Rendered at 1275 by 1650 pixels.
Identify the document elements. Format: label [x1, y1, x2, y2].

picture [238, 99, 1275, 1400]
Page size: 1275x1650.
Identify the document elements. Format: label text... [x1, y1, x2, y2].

####

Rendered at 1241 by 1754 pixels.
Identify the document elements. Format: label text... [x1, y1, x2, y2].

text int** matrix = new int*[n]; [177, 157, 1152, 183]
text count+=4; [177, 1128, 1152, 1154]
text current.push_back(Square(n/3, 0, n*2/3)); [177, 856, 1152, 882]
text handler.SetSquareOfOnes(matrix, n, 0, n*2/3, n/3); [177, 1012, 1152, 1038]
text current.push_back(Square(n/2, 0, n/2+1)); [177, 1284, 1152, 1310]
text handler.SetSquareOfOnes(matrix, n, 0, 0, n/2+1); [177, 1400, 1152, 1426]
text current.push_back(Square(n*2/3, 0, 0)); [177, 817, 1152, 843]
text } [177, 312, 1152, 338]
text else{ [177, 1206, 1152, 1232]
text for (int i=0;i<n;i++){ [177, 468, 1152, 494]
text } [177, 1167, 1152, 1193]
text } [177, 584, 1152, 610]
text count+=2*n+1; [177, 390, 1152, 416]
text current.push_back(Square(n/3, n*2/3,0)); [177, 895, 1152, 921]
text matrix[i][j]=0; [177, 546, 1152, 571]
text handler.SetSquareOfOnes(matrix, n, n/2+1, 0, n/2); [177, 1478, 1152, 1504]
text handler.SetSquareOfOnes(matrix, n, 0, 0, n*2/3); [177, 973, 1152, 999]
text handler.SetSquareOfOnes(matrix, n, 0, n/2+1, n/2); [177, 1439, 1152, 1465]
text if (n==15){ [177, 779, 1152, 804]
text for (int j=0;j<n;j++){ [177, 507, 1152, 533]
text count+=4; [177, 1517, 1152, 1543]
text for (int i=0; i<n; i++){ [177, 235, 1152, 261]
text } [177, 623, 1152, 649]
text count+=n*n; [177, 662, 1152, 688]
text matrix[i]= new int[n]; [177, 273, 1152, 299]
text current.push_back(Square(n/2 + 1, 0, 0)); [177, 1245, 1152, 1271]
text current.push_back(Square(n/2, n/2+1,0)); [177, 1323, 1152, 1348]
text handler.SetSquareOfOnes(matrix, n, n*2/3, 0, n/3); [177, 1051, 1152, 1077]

####

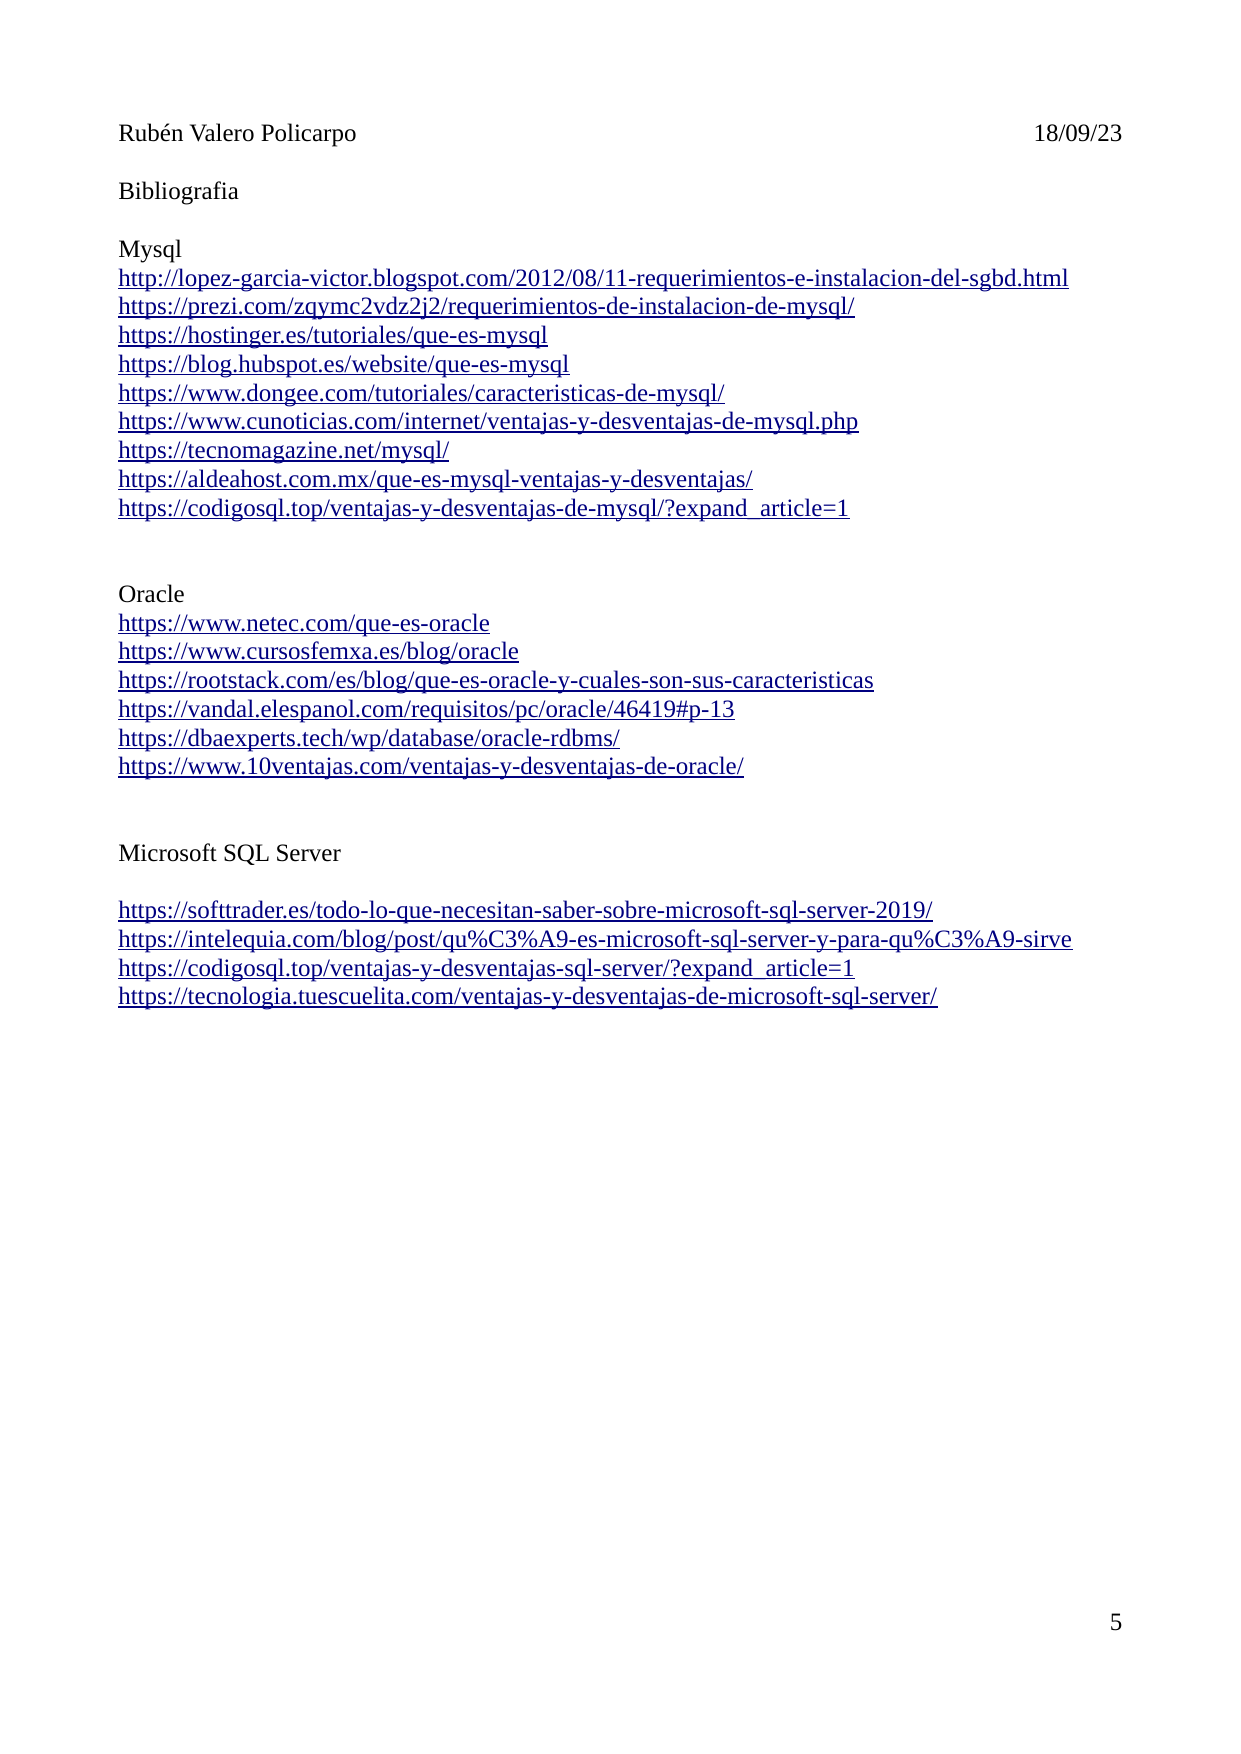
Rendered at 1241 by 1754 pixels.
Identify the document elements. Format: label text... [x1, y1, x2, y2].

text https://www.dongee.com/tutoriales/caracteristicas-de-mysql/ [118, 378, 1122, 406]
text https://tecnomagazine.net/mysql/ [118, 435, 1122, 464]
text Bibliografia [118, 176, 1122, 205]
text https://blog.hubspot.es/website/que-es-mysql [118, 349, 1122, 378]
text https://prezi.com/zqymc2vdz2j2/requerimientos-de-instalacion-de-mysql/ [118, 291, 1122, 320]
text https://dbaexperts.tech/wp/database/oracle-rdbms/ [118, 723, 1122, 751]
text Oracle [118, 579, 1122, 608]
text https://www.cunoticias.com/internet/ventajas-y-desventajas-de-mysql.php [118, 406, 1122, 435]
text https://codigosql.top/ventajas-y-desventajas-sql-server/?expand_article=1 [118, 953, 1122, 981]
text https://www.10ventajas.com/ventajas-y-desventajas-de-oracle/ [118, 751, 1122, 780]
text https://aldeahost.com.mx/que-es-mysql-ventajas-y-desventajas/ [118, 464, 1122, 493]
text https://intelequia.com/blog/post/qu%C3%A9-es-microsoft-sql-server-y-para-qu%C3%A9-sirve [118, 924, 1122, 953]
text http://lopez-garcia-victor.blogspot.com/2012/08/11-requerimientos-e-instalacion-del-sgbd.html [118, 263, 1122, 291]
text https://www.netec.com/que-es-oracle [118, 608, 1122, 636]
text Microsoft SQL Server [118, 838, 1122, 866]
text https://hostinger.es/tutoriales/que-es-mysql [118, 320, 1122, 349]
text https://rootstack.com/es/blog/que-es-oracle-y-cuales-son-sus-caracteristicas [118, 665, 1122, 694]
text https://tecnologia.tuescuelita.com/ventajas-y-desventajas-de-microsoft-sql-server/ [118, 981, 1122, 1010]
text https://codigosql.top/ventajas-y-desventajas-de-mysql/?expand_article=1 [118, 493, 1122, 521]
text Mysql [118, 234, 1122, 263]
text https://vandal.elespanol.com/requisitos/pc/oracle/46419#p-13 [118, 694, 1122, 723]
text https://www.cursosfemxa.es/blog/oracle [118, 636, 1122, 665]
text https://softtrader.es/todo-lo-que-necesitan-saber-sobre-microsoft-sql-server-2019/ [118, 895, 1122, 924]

####

> PROMPT
Report how many lines in the listing contain the string "count".

> TASK SOLUTION
4